What further differentiates FIMECS is the fact that it has proprietary First-in-Class programs in particular pseudokinases. For example, the most advanced program, IRAK-M degrader, which is in the pre-clinical stage, has an important role in tightly controlling innate immune responsiveness to preserve homeostasis, mediating immune tolerance, and acts as a negative feedback regulator of TLR/IL-1R signaling pathway. Targeting IRAK-M, which expression is restricted to myeloid cells, would be potentially limiting adverse events against non-target tissues. “From supporting evidence for the role of IRAK-M in the innate immunosuppressive capacity of myeloid cells, we have developed compounds targeting IRAK-M as an effective cancer-immunotherapy strategy,” mentions Kanae Gamo, Vice President Biology and co-founder, of FIMECS. Further, the IRAK-M program for immune-oncology uses Target Product Profile(TPP) is an injected administration (e.g., i.v. or s.c.) to strictly manage Pharmacokinetics (PK) to decrease the on-target toxicity risk. However, TPP of the conventional oncoprotein targets might be oral administration. FIMECS is challenging the current status quo by developing the oral available degraders based on proprietary small molecular weight binders in its upcoming program. And the various processes are summarized in RaPPIDS, which can prepare and evaluate many kinds of non-bias designed degrader molecules selecting the best compound based on actual data including degradation activity and drug-like property such as cellular permeability, metabolic stability, and PK.

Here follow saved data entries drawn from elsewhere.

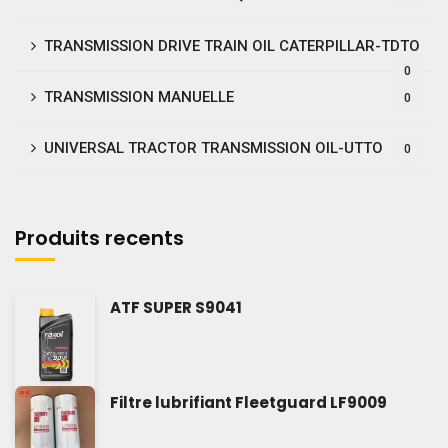
TRANSMISSION DRIVE TRAIN OIL CATERPILLAR-TDTO
0
TRANSMISSION MANUELLE
0
UNIVERSAL TRACTOR TRANSMISSION OIL-UTTO
0
Produits recents
ATF SUPER S9041
Filtre lubrifiant Fleetguard LF9009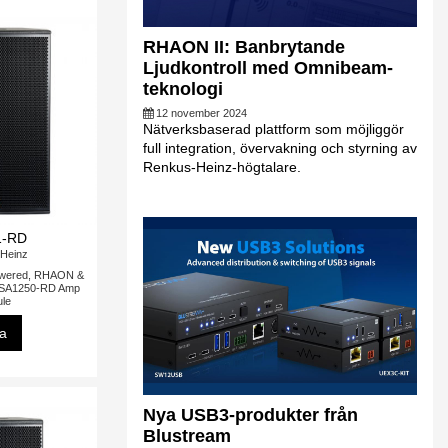
RHAON II: Banbrytande
Ljudkontroll med Omnibeam-
teknologi
12 november 2024
Nätverksbaserad plattform som möjliggör
full integration, övervakning och styrning av
Renkus-Heinz-högtalare.
1-RD
Heinz
wered, RHAON &
 SA1250-RD Amp
le
sa
Nya USB3-produkter från
Blustream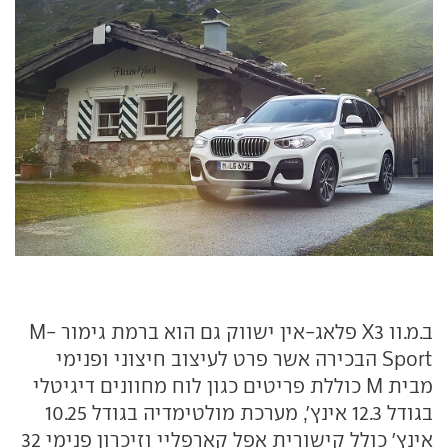
ב.מ.וו X3 פלאג-אין ישווק גם הוא ברמת גימור M-
Sport הבכירה אשר פרט לעיצוב חיצוני ופנימי
מבית M כוללת פריטים כגון לוח מחוונים דיגיטלי
בגודל 12.3 אינץ', מערכת מולטימדיה בגודל 10.25
אינץ' כולל קישורית אפל קארפליי וזיכרון פנימי 32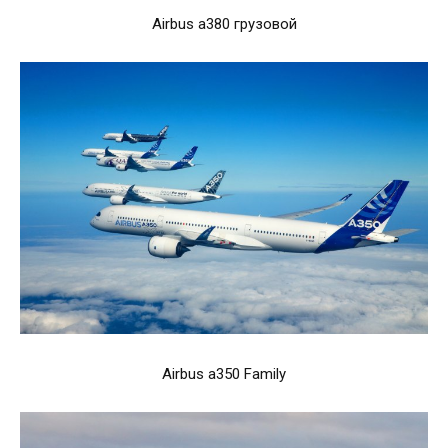
Airbus a380 грузовой
Airbus a350 Family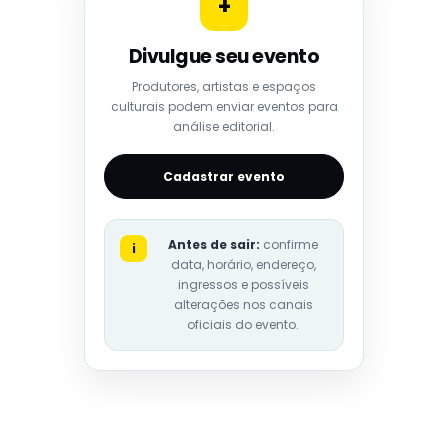
+
Divulgue seu evento
Produtores, artistas e espaços
culturais podem enviar eventos para
análise editorial.
Cadastrar evento
Antes de sair:
confirme
i
data, horário, endereço,
ingressos e possíveis
alterações nos canais
oficiais do evento.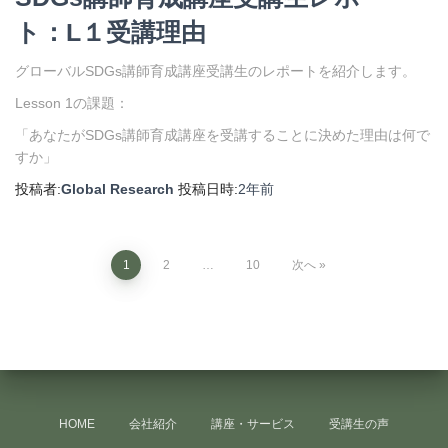
ト：L１受講理由
グローバルSDGs講師育成講座受講生のレポートを紹介します。
Lesson 1の課題：
「あなたがSDGs講師育成講座を受講することに決めた理由は何で
すか」
投稿者:
Global Research
投稿日時:
2年
前
1
2
…
10
次へ
HOME
会社紹介
講座・サービス
受講生の声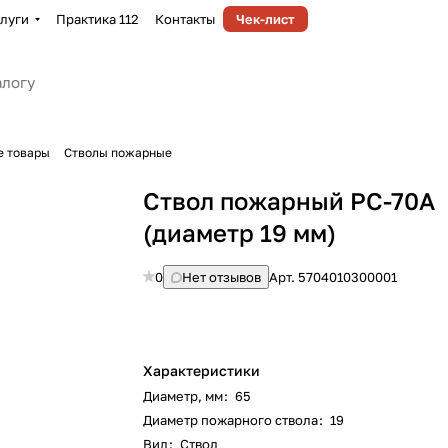
луги
Практика 112
Контакты
Чек-лист
е товары
Стволы пожарные
Ствол пожарный РС-70А
(диаметр 19 мм)
0
Нет отзывов
Арт.
5704010300001
Характеристики
Диаметр, мм
:
65
Диаметр пожарного ствола
:
19
Вид
:
Ствол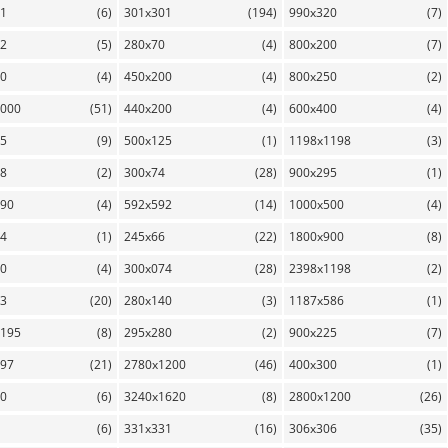
91
(6)
301x301
(194)
990x320
(7)
32
(5)
280x70
(4)
800x200
(7)
50
(4)
450x200
(4)
800x250
(2)
1000
(51)
440x200
(4)
600x400
(4)
25
(9)
500x125
(1)
1198x1198
(3)
98
(2)
300x74
(28)
900x295
(1)
290
(4)
592x592
(14)
1000x500
(4)
14
(1)
245x66
(22)
1800x900
(8)
20
(4)
300x074
(28)
2398x1198
(2)
93
(20)
280x140
(3)
1187x586
(1)
1195
(8)
295x280
(2)
900x225
(7)
597
(21)
2780x1200
(46)
400x300
(1)
90
(6)
3240x1620
(8)
2800x1200
(26)
(6)
331x331
(16)
306x306
(35)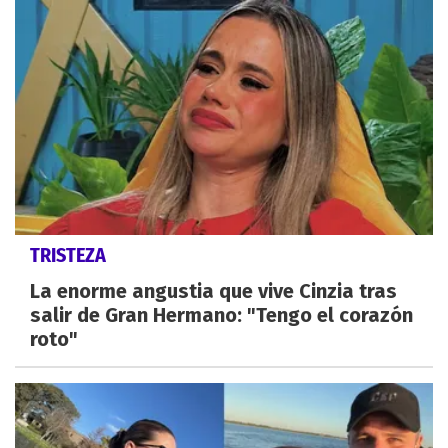
TRISTEZA
La enorme angustia que vive Cinzia tras
salir de Gran Hermano: "Tengo el corazón
roto"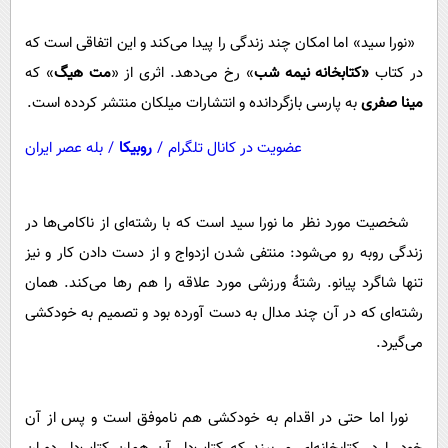
«نورا سید» اما امکان چند زندگی را پیدا می‌کند و این اتفاقی است که
در کتاب
«کتابخانه نیمه شب
» رخ می‌دهد. اثری از «
مت هیگ
» که
مینا صفری
به پارسی بازگردانده و انتشارات میلکان منتشر کردده است.
عضویت در کانال تلگرام
/
روبیکا
/
بله عصر ایران
شخصیت مورد نظر ما نورا سید است که با رشته‌ای از ناکامی‌ها در
زندگی روبه رو می‌شود: منتفی شدن ازدواج و از دست دادن کار و نیز
تنها شاگرد پیانو. رشتۀ ورزشی مورد علاقه را هم رها می‌کند. همان
رشته‌ای که در آن چند مدال به دست آورده بود و تصمیم به خودکشی
می‌گیرد.
نورا اما حتی در اقدام به خودکشی هم ناموفق است و پس از آن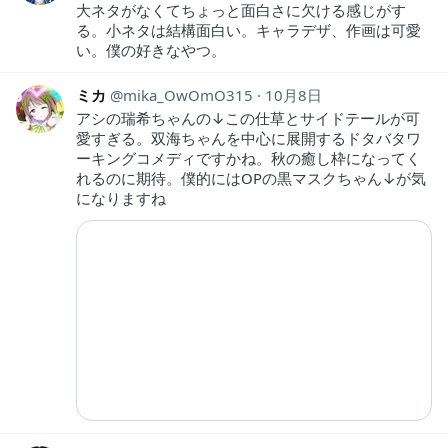
大ネタがなくてちょっと面白さに欠ける感じがす
る。小ネタは結構面白い。キャラデザ、作画は可愛
い。僕の好きなやつ。
ミカ
mika_OwOmO315
10月8日
アシの瑞希ちゃんの↓この仕草とサイドテールが可
愛すぎる。双海ちゃんを中心に展開するドタバタワ
ーキングコメディですかね。秋の癒し枠になってく
れるのに期待。僕的にはOPの黒マスクちゃん↓が気
になりますね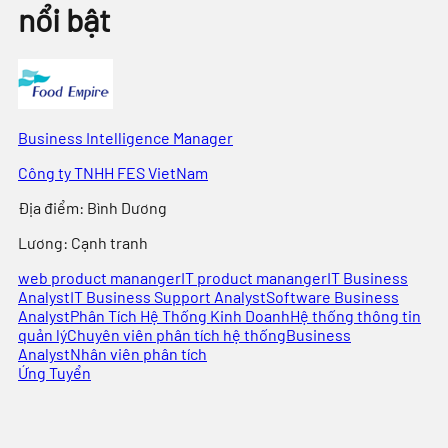
nổi bật
Business Intelligence Manager
Công ty TNHH FES VietNam
Địa điểm
:
Bình Dương
Lương:
Cạnh tranh
web product mananger
IT product mananger
IT Business
Analyst
IT Business Support Analyst
Software Business
Analyst
Phân Tích Hệ Thống Kinh Doanh
Hệ thống thông tin
quản lý
Chuyên viên phân tích hệ thống
Business
Analyst
Nhân viên phân tích
Ứng Tuyển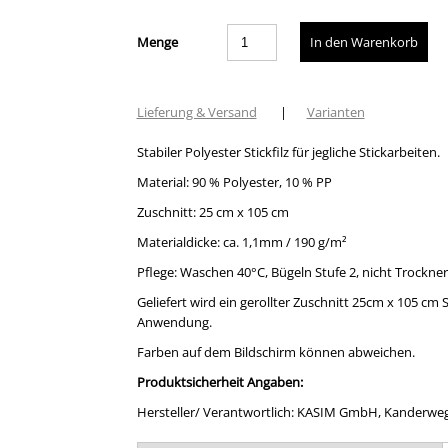
Menge
Lieferung & Versand
|
Varianten
Stabiler Polyester Stickfilz für jegliche Stickarbeiten.
Material: 90 % Polyester, 10 % PP
Zuschnitt: 25 cm x 105 cm
Materialdicke: ca. 1,1mm / 190 g/m²
Pflege: Waschen 40°C, Bügeln Stufe 2, nicht Trockne
Geliefert wird ein gerollter Zuschnitt 25cm x 105 cm St
Anwendung.
Farben auf dem Bildschirm können abweichen.
Produktsicherheit Angaben:
Hersteller/ Verantwortlich: KASIM GmbH, Kanderweg 5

Among the FIMECS’ recent releases are the launch of cocktail synthesis and evaluation system, as an application of RaPPIDS that can rapidly prepare more than 100,000 degraders as a mixture. The company has also established the system for evaluation cell permeability of mixture of degraders with high sensitivity in collaboration with Axcelead Drug Discovery Partners, Inc. (Kanagawa, Japan). FIMECS can select the promising molecules with better permeability which should be re-synthesized by RaPPIDS.
To simplify the process of drug target identification and validation for degrader modality, FIMECS has been collaborating with Prof. Kanemaki at National Institute of Genetics(Shizuoka, Japan). He has established in vitro Auxin Inducible Degron (AID) technology, which can directly confirm the phenotype based on targeted protein degradation of a degron-fused protein of interest. The collaborative work is to expand in vivo application of AID that will allow FIMECS to prioritize target protein by AID technology in the near future. Finally, FIMECS’ roadmap also includes the expansion of E3 ligase line-up to address many kinds of proteins in collaboration with Academia focusing on tissue-specific E3 ligase.